Terral Tatum said hay that should be about waist-high won't reach his boot tops. Out of 900 acres planted to cotton, only 300 acres have any that made it out of the ground. And they were only able to harvest 860 acres of the more than 1,000 acres planted to wheat, and that didn't produce much. He had friends who weren't able to harvest any.
“You look around, and it looks like the end of August,” he said. “Our yards are brown, our pastures are brown, our ponds are running out of water.
“It is a bleak picture right now. You've got to love what you're doing and figure we're at the bottom. It's got to get better; it can't get much worse. Well, I guess it could.”
Across Oklahoma
Reminders of the extreme heat and of the drought are abundant. On Thursday, Oklahoma City reached triple digits for the 11th time in June. And Oklahoma City had temperatures of 90 degrees or above every day in June.

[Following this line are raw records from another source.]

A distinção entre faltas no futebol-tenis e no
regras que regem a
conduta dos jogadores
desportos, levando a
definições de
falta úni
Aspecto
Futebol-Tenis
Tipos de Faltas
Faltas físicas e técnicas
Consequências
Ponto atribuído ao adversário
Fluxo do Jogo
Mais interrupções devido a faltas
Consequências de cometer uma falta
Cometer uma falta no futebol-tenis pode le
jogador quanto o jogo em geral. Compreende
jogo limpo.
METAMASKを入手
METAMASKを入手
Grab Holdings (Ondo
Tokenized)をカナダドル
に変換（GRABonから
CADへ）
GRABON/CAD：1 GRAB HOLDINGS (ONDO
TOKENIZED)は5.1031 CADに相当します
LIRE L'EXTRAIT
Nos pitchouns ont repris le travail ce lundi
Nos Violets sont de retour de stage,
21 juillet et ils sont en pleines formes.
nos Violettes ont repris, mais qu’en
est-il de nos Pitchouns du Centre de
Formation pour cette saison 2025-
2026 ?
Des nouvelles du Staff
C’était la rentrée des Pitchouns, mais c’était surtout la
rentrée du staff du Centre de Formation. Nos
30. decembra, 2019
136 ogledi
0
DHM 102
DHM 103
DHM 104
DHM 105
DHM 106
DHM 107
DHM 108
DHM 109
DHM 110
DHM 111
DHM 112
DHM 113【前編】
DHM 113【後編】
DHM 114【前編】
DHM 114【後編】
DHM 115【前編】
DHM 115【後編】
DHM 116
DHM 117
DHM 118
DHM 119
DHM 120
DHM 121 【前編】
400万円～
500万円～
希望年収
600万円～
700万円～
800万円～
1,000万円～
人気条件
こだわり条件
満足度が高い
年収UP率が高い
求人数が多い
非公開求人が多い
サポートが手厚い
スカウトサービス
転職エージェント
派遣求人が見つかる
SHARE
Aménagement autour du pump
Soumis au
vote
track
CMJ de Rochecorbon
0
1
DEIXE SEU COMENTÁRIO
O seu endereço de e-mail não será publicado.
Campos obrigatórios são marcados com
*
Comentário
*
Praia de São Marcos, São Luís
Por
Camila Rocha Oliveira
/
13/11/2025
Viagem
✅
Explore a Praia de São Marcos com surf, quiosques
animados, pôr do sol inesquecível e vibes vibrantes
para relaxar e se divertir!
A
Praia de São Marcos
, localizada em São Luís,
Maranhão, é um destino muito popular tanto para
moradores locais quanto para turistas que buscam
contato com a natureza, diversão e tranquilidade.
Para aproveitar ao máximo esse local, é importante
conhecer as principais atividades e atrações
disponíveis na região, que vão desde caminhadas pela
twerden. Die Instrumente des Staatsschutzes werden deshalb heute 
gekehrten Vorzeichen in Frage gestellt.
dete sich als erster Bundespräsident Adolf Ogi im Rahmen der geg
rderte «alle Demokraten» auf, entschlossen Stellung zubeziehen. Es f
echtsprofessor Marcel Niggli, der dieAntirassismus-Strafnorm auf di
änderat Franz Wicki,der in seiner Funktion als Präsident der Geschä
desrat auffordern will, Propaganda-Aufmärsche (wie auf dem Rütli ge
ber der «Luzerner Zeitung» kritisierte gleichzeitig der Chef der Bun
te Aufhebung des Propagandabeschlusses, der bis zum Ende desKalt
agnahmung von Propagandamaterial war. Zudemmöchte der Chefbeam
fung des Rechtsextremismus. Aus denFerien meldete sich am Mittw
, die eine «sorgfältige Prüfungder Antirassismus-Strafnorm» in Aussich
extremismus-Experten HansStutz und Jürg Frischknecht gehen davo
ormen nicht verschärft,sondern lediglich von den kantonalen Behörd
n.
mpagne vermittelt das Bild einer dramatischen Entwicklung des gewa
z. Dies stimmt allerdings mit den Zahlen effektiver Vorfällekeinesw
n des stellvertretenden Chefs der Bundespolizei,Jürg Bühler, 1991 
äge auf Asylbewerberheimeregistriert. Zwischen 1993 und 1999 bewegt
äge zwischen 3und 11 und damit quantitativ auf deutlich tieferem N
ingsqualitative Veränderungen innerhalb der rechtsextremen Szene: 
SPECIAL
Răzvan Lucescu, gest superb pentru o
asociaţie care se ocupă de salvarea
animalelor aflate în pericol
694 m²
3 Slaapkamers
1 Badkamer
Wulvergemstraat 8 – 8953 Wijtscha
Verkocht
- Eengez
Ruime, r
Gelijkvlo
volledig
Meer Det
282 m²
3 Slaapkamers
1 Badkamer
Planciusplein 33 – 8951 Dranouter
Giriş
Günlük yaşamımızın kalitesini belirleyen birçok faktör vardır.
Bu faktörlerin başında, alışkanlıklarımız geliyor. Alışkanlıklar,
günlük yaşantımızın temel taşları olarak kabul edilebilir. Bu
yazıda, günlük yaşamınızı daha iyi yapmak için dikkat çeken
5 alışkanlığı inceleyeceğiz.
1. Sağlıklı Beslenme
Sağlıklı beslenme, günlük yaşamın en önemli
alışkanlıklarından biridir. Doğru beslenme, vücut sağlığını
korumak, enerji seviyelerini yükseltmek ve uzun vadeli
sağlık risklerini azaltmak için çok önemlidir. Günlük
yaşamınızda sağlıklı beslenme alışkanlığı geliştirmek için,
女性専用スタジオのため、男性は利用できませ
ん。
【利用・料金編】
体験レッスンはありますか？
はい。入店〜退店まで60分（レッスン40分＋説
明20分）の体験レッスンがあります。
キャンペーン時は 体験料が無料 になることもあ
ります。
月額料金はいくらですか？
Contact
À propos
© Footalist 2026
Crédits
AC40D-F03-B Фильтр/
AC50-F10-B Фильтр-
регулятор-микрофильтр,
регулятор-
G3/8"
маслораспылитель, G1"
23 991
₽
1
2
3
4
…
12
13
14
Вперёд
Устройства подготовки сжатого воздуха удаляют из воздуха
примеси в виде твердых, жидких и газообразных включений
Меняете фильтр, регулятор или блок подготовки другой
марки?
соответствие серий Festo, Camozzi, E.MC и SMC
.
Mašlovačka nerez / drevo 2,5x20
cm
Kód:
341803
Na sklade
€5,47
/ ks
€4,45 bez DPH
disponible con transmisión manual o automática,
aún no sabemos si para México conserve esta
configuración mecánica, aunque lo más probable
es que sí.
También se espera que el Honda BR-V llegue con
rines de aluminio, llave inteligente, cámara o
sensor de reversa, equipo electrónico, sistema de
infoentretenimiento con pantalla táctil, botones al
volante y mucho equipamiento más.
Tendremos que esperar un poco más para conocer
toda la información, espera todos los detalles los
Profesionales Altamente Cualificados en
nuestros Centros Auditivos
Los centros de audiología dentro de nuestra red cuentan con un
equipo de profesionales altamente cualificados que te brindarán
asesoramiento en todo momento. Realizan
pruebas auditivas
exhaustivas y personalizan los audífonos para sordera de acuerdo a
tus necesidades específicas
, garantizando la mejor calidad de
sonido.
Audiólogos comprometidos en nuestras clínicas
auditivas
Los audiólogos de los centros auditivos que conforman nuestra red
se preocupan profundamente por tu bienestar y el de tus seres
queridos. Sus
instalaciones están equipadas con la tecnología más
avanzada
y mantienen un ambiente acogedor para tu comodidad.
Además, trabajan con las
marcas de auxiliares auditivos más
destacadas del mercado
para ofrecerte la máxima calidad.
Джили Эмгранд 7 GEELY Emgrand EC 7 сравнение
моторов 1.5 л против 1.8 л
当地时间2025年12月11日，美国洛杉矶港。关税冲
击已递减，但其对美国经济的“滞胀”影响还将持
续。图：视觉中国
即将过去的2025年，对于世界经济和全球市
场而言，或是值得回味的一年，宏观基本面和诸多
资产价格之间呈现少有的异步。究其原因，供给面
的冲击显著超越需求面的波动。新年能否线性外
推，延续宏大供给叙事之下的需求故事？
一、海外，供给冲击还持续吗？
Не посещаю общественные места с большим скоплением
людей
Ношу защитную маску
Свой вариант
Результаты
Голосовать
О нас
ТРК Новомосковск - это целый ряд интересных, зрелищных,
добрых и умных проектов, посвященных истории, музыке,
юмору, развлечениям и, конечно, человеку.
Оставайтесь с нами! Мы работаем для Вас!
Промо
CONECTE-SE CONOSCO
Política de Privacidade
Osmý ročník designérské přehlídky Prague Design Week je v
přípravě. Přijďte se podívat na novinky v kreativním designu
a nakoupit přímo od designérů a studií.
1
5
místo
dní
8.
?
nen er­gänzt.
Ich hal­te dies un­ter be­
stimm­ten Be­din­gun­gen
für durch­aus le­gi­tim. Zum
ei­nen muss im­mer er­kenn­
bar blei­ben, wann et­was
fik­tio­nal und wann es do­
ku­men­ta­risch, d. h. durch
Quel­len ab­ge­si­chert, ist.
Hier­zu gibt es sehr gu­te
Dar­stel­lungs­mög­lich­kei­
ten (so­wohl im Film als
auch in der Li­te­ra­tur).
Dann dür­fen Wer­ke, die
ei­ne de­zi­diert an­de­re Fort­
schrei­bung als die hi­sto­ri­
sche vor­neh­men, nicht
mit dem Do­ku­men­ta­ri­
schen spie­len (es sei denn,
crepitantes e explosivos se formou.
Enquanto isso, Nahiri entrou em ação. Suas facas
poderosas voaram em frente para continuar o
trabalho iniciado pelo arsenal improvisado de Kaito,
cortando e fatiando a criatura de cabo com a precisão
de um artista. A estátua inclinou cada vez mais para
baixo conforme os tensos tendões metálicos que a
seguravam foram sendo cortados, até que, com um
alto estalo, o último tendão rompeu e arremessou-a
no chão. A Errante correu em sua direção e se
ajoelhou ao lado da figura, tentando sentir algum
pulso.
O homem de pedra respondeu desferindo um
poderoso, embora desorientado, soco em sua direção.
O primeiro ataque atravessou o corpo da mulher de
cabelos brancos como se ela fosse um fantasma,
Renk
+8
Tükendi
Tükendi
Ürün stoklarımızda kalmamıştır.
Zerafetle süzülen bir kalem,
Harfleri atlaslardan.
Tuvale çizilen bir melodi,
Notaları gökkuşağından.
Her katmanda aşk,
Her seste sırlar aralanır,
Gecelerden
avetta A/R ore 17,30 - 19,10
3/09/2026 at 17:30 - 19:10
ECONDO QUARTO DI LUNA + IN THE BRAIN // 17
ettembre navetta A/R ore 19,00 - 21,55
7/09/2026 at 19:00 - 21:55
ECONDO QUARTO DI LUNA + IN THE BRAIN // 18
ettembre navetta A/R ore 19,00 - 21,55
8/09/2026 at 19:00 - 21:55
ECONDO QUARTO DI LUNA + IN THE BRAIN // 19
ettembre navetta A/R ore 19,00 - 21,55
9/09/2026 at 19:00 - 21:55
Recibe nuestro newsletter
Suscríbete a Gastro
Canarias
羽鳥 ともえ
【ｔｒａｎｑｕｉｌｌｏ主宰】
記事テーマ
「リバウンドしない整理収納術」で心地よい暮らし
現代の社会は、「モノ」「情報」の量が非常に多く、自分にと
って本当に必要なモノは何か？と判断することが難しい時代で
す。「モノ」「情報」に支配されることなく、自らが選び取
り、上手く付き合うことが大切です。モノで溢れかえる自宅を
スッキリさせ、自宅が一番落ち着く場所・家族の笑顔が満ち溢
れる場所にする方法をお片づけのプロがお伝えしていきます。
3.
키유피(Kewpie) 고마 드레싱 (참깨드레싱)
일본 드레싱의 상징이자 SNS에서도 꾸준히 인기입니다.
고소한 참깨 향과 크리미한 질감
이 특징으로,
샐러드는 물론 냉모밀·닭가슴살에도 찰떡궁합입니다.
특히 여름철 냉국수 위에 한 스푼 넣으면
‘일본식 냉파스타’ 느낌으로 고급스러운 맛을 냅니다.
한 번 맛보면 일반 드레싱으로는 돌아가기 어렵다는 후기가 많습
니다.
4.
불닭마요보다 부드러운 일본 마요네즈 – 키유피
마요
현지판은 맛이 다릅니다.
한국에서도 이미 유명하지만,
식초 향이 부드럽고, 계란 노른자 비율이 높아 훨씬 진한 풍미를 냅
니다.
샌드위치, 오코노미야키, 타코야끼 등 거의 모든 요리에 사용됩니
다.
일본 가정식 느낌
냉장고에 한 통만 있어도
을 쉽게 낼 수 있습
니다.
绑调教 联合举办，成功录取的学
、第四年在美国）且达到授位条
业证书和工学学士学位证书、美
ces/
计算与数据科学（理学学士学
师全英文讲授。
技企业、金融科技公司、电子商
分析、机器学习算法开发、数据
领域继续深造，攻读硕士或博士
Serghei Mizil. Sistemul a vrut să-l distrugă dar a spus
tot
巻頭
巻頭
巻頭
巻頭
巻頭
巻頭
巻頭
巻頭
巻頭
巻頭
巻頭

The Oklahoma Mesonet station at Boise City in the Panhandle has recorded only 2.7 inches of rain since Oct. 1. The average high temperature at the Altus Mesonet site for June was 104.7 degrees, marking the first time a Mesonet station has had an average high of 100 degrees or greater in a month other than July or August, with records dating back to 1997.
The average daily temperature statewide in June was the second-warmest on records dating back to 1895, about 7 degrees above normal for the month.
This drought was built on the back of the strong La Nina that persisted from last fall through this spring, said Gary McManus, of the Oklahoma Climatological Survey.